Document
# EI Calculator - Is it correct?



## gabriel.basso (24 Oct 2017)

Hey guys, how are you?

I'm starting to dose EI on my tank and got a little confused using Rotala Butterfly calculator.
My tank has 180 liters (49 gallons), but I considered only 126 liters (70%), since it has a very high slope, a lot of substrate, woods and stones.

To get the results I considered then 126 liters, a solution of 800ml, and 40ml per dose.
I made a spreadsheet compiling the results:




 

The calculator shows me the results based on these targets:
- NO3: 7.5ppm per dose / 22.5ppm 3x per week
- PO4: 1.3ppm per dose / 3.9ppm 3x per week
- K: 7.5ppm per dose / 22.5ppm 3x per week
- Mg: 5ppm per dose / 15ppm 3x per week

At this point I already noticed a slight difference between these targets and what I found here in UKAPs posts as a weekly ppm reference:
- NO3: 20ppm
- PO4: 3ppm 
- K: 30ppm
- Mg: 10ppm 

Initially for the macro solution I was thinking of dosing only KNO3, KH2SO4 and MgSO4, but in the end I would have a lack of K, only 15ppm per week when the target is 30ppm. So I added K2SO4 to the list to reach the target.

Therefore I have some questions:

- Are those Rotala calc results correct?

Supplied material
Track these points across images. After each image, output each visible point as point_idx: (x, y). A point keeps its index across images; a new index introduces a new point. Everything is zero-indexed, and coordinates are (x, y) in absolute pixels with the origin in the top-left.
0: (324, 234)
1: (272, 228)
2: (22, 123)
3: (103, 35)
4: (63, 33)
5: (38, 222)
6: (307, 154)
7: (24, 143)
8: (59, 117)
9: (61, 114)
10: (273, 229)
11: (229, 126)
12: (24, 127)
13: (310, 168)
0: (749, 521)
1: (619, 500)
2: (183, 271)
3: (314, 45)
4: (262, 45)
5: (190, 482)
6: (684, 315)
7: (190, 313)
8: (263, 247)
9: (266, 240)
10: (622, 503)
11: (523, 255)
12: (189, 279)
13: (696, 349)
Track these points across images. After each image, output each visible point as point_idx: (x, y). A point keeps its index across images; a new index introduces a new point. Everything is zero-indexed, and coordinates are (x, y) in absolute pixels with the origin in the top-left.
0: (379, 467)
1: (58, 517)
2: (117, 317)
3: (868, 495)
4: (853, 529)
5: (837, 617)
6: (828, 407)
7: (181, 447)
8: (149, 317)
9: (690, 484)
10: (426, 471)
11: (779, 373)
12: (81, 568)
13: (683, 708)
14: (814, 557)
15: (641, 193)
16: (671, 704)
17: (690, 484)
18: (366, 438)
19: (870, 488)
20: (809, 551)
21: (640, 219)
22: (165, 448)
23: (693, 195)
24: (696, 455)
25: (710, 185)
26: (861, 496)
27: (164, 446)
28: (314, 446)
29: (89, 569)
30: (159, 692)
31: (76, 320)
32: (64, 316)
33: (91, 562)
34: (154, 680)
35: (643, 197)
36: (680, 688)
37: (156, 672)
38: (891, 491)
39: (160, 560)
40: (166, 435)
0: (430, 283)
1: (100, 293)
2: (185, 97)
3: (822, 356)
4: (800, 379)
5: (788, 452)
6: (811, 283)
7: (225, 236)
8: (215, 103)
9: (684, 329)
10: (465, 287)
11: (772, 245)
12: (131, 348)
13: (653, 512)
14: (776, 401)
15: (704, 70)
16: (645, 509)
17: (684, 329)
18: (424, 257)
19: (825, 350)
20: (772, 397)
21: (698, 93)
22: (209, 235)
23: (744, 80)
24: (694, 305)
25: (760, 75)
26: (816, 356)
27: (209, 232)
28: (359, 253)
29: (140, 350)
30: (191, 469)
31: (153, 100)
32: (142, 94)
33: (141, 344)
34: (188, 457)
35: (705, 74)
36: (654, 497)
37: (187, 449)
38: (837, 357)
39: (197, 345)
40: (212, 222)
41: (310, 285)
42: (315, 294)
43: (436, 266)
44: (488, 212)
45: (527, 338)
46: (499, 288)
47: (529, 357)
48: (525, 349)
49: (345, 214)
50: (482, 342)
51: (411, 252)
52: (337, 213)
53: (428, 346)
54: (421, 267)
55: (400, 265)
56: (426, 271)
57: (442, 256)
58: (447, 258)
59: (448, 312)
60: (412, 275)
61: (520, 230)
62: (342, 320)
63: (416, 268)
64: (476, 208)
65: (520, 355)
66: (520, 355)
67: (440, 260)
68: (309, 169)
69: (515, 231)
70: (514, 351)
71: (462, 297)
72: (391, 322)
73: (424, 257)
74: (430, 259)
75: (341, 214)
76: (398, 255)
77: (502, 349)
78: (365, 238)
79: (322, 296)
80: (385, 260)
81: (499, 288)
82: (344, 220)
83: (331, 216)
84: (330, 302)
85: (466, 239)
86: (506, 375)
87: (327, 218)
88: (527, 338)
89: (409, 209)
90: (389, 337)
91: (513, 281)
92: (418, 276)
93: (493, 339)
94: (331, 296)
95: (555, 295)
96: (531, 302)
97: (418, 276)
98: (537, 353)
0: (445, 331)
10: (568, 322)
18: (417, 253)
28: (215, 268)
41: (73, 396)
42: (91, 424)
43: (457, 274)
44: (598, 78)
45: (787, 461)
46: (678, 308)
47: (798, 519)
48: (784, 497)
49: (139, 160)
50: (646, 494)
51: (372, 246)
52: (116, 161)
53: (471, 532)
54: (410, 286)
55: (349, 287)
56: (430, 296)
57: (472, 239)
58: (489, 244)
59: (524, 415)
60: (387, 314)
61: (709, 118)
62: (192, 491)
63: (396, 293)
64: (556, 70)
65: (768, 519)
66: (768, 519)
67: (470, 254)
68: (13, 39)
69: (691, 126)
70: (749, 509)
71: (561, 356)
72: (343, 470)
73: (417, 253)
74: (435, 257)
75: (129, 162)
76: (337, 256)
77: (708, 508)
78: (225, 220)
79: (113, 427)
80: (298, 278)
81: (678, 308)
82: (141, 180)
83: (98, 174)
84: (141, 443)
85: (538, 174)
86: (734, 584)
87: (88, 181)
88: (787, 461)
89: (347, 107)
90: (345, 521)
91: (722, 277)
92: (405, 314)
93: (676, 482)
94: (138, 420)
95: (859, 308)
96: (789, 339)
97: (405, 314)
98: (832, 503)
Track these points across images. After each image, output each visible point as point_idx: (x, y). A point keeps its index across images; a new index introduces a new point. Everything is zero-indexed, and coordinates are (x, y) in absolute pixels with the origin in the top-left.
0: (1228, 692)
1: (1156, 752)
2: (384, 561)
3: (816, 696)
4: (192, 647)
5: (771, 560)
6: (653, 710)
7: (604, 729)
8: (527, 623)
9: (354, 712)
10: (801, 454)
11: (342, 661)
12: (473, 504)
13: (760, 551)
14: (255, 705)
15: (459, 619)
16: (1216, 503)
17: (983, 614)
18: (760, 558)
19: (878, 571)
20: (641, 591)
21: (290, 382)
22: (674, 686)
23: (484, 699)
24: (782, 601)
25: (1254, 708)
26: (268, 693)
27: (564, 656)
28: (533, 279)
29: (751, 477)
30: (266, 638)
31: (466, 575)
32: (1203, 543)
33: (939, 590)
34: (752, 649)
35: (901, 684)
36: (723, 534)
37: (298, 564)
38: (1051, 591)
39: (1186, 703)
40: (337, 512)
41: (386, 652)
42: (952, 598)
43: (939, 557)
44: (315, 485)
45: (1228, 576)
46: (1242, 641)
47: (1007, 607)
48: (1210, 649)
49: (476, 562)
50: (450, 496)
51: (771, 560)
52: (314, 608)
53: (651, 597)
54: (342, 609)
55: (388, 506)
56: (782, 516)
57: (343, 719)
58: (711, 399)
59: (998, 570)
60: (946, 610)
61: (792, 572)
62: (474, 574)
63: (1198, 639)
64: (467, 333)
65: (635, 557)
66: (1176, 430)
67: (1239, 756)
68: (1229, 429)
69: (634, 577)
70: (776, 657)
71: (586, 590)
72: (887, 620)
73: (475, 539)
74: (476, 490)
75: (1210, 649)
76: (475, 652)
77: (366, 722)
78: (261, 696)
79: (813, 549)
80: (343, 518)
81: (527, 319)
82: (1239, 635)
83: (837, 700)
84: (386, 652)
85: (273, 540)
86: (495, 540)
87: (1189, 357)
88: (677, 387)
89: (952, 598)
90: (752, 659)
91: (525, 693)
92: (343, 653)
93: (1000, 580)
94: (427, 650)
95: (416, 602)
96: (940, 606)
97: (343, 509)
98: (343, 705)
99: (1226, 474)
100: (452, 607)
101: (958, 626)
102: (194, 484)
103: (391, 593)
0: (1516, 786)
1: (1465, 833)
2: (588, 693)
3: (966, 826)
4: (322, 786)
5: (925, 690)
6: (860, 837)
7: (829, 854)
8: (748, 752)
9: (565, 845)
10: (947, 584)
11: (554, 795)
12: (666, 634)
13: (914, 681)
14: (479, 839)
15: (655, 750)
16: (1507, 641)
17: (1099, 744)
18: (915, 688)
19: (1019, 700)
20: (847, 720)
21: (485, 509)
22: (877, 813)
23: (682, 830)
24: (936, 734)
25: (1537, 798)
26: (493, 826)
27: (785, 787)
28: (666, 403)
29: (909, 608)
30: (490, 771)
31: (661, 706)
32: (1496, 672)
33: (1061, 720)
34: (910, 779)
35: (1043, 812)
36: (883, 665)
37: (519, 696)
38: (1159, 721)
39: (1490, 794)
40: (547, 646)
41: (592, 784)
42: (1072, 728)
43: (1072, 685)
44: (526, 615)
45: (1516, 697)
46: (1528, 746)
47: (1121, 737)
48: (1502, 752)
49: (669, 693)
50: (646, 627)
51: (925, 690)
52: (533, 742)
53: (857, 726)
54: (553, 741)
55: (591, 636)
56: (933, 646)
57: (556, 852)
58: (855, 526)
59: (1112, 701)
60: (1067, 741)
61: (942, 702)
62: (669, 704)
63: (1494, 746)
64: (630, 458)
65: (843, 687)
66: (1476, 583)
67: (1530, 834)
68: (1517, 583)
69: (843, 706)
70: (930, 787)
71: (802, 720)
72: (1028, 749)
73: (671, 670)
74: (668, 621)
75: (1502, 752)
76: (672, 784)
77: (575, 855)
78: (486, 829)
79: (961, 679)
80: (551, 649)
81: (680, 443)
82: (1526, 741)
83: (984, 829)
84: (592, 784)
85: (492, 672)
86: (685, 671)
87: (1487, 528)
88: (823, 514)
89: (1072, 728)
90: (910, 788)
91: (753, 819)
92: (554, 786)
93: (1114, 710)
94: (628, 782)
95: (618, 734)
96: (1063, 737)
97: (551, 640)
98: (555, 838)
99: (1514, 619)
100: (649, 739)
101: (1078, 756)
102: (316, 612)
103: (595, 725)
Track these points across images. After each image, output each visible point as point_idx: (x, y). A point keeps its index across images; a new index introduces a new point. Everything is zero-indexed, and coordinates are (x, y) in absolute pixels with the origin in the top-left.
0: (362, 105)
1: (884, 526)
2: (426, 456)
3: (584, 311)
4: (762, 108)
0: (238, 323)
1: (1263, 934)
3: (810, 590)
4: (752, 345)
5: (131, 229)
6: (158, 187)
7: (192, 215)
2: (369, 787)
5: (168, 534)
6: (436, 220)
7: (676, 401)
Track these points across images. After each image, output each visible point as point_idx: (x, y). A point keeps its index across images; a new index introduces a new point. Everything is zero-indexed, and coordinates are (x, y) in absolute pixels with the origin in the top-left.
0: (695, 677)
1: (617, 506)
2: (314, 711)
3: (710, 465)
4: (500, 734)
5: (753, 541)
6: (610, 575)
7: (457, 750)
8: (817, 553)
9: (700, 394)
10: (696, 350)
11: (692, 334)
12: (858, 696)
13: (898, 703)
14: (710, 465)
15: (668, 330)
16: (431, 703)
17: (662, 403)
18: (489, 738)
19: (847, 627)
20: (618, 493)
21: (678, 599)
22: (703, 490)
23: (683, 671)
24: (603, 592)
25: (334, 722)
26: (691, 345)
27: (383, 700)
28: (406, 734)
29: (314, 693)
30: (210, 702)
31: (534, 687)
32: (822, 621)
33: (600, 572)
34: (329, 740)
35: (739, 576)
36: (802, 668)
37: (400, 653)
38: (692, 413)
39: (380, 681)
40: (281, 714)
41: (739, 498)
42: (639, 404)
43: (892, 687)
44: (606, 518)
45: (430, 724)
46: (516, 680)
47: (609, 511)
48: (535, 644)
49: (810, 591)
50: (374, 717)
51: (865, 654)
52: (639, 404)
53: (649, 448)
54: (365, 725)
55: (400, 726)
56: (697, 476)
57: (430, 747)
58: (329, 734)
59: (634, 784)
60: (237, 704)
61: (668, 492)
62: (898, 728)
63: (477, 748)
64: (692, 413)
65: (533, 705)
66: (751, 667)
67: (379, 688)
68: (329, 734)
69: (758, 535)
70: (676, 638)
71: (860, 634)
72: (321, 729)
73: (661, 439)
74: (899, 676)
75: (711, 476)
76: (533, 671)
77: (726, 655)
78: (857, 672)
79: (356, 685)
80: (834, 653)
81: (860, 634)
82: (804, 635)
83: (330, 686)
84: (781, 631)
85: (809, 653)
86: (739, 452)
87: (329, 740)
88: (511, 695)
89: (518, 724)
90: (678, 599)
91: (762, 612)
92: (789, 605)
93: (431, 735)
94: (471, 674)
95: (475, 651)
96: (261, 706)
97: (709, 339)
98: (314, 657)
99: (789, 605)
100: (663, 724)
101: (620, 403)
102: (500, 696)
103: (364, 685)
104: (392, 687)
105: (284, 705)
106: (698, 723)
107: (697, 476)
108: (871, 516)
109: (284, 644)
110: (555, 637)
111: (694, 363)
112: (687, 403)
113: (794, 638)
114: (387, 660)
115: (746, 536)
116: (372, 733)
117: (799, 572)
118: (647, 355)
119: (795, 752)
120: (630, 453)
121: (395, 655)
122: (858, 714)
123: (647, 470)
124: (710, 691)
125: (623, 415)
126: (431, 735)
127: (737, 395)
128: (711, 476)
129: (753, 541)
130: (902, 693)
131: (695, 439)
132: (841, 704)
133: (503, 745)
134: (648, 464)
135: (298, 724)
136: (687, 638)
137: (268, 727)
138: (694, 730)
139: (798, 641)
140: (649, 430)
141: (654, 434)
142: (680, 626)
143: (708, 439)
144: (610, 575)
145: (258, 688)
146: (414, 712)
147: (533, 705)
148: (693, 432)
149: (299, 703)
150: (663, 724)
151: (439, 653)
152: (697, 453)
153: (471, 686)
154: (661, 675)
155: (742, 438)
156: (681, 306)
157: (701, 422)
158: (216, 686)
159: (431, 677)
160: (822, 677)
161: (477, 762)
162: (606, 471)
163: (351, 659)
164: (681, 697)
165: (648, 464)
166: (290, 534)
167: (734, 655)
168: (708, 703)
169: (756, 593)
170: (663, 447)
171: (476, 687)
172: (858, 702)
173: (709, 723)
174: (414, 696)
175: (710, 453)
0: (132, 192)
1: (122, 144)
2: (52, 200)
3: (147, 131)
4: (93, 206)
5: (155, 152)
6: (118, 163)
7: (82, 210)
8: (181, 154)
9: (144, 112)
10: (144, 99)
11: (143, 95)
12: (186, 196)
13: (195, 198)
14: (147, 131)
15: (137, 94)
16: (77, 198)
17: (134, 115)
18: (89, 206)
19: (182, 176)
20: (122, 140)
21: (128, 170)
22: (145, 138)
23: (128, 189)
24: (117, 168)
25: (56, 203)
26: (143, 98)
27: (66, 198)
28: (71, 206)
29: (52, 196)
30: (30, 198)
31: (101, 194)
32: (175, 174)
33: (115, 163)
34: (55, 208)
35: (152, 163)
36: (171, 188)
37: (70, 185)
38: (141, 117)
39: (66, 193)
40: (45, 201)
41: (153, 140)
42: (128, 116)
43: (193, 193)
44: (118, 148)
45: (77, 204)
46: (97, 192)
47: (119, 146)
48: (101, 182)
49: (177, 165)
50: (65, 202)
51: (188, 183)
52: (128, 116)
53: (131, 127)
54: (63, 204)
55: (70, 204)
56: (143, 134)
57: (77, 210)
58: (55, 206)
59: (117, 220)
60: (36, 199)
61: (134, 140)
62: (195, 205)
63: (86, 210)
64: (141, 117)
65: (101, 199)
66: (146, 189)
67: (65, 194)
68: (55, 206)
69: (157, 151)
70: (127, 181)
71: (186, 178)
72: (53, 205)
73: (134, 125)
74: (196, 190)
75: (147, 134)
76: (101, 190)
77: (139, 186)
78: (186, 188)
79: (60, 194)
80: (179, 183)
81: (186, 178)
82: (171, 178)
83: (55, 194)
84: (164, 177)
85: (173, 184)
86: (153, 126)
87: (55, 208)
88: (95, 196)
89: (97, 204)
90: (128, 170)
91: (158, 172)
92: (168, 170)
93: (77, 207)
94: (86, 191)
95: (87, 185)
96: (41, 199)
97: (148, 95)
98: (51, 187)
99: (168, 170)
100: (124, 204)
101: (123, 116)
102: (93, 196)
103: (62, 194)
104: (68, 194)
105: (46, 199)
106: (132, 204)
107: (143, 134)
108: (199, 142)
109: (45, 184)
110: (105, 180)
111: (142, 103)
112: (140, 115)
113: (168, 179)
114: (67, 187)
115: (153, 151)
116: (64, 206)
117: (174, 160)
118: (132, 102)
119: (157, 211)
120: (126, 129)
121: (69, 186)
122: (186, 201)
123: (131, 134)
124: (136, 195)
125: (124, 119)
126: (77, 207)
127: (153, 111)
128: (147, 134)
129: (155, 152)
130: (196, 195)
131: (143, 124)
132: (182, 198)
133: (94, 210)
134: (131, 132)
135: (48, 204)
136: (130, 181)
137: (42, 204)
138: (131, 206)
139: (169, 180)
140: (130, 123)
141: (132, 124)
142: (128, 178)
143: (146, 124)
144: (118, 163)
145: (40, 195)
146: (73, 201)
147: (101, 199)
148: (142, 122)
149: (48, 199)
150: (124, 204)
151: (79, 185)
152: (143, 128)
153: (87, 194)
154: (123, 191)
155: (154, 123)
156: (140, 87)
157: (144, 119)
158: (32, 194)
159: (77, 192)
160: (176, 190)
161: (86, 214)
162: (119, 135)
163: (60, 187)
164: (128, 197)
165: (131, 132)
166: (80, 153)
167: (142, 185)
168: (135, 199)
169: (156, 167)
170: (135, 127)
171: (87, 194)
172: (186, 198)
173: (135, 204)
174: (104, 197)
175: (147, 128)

Brief
The EI calculator thread gives a weekly ppm reference drawn from UKAPs posts. List each nutrient in that reference with its value. Work only from the EI calculator thread and ignore the data.

In response
- NO3: 20ppm
- PO4: 3ppm
- K: 30ppm
- Mg: 10ppm